▶ **Exercise details**: When you copy the data, keep every line exactly as written and skip the pictures.

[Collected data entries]
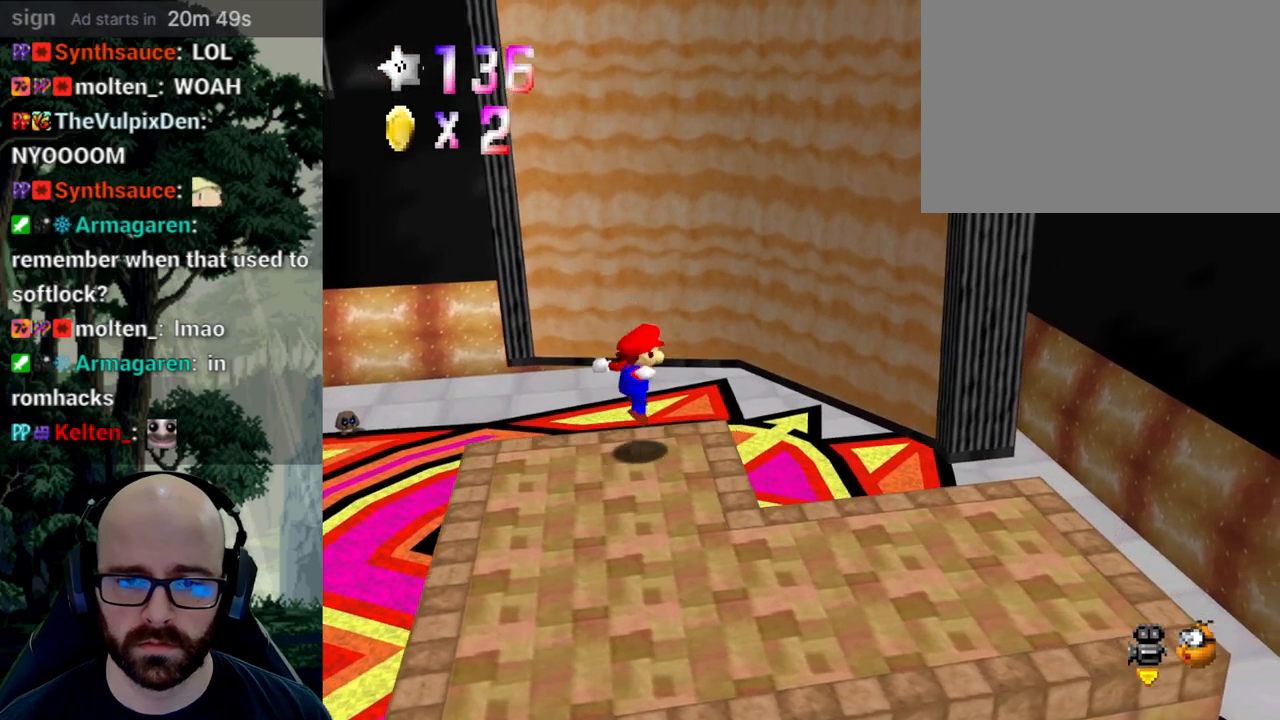
{"buttons": ["A"], "left_stick": "up-right", "right_stick": "down", "events": [[167, "A", "down"], [167, "right_stick", "down"]]}
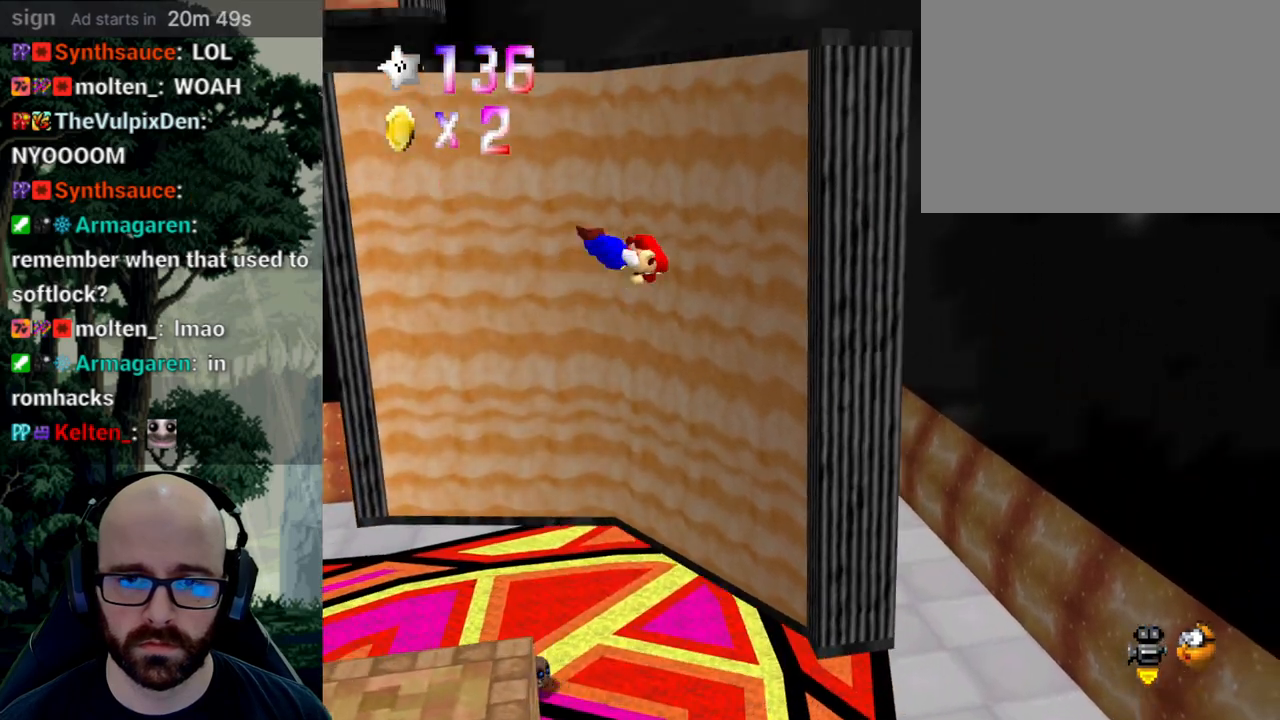
{"buttons": ["A"], "left_stick": "right", "right_stick": "down", "events": [[250, "left_stick", "right"], [300, "A", "up"], [300, "right_stick", "center"], [450, "A", "down"], [450, "right_stick", "down"]]}
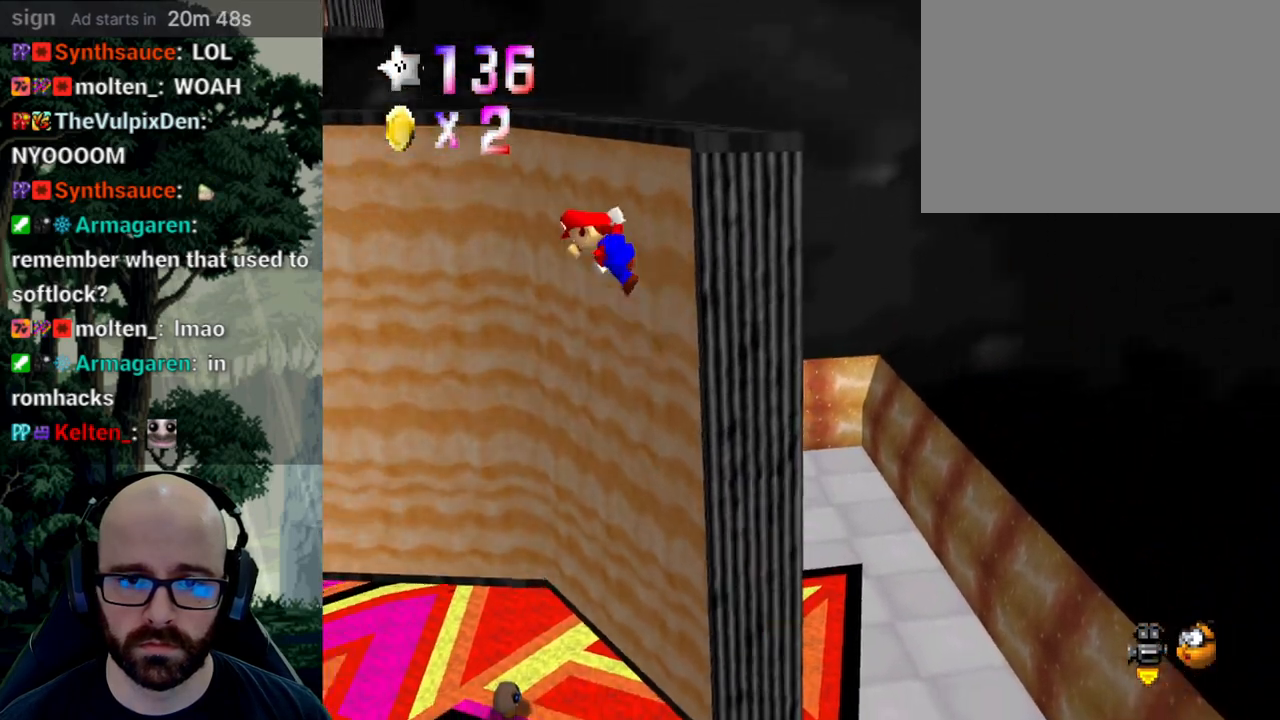
{"buttons": ["A"], "left_stick": "up-right", "right_stick": "down", "events": [[133, "left_stick", "up-right"]]}
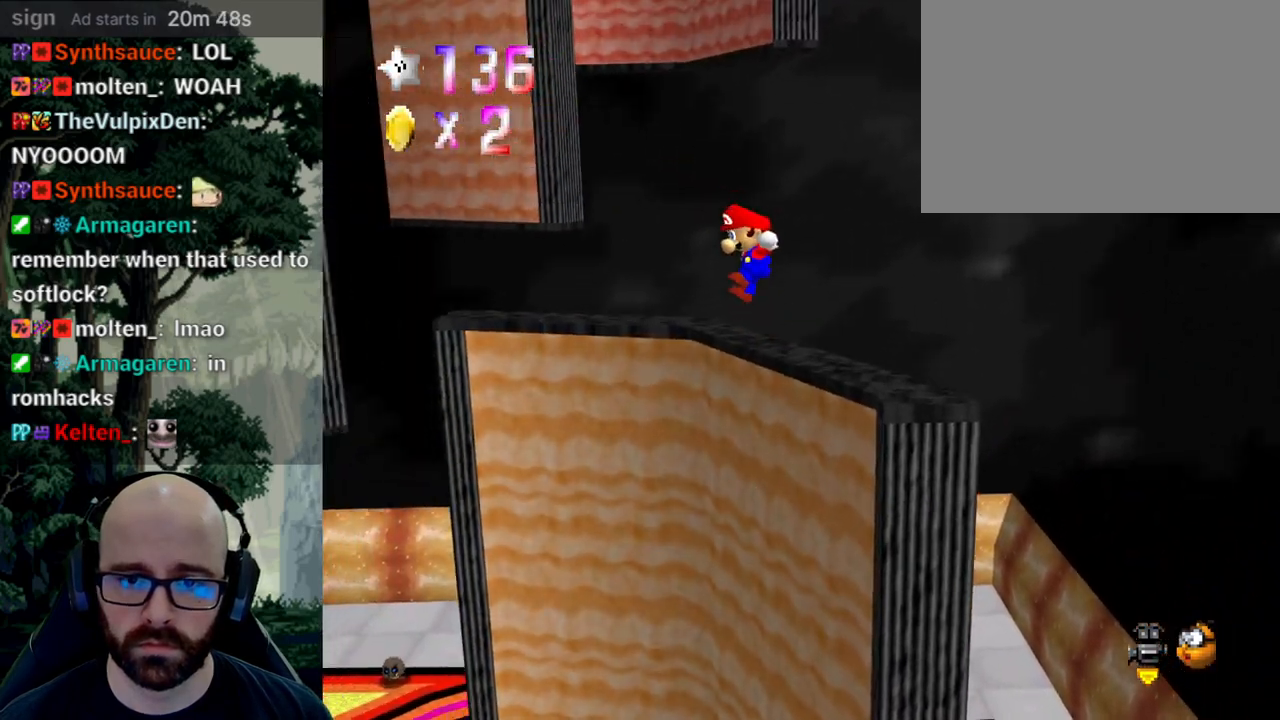
{"buttons": [], "left_stick": "up-right", "right_stick": "center", "events": [[350, "A", "up"], [350, "right_stick", "center"]]}
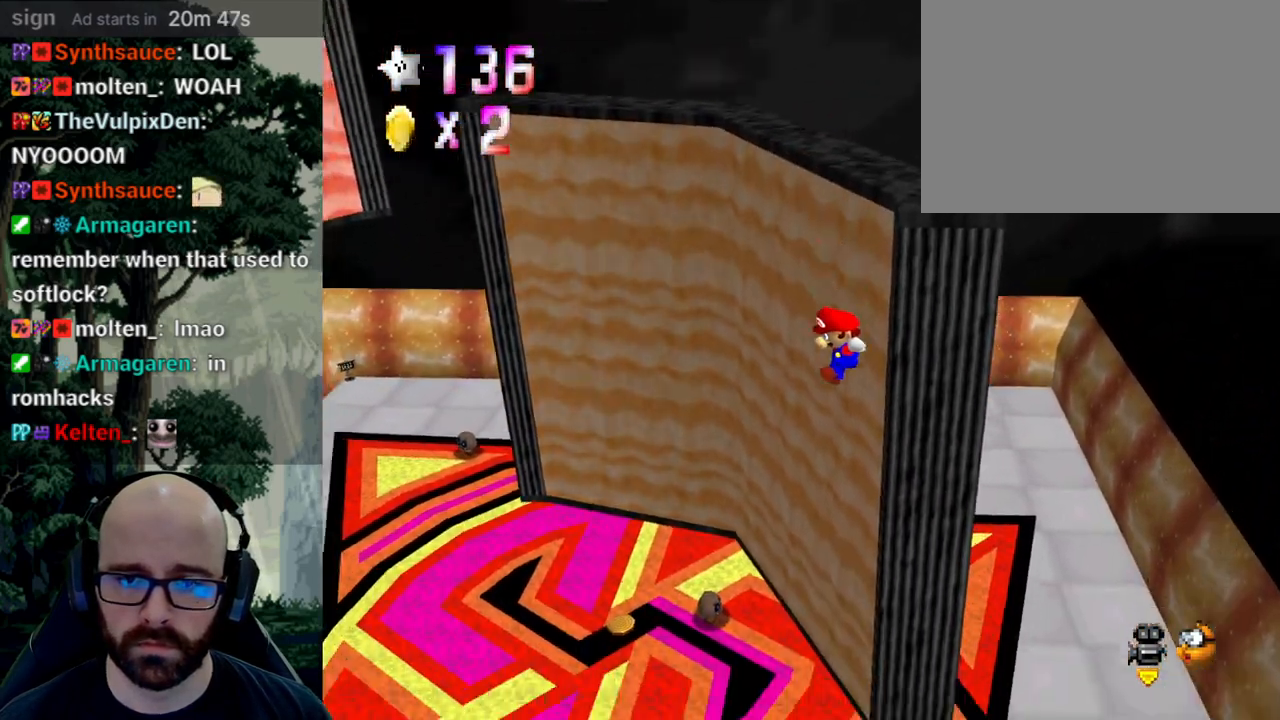
{"buttons": [], "left_stick": "down", "right_stick": "center", "events": [[183, "left_stick", "down"]]}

▶ **Result of the task**:
{"buttons": ["A"], "left_stick": "up-right", "right_stick": "down", "events": [[167, "A", "down"], [167, "right_stick", "down"]]}
{"buttons": ["A"], "left_stick": "right", "right_stick": "down", "events": [[250, "left_stick", "right"], [300, "A", "up"], [300, "right_stick", "center"], [450, "A", "down"], [450, "right_stick", "down"]]}
{"buttons": ["A"], "left_stick": "up-right", "right_stick": "down", "events": [[133, "left_stick", "up-right"]]}
{"buttons": [], "left_stick": "up-right", "right_stick": "center", "events": [[350, "A", "up"], [350, "right_stick", "center"]]}
{"buttons": [], "left_stick": "down", "right_stick": "center", "events": [[183, "left_stick", "down"]]}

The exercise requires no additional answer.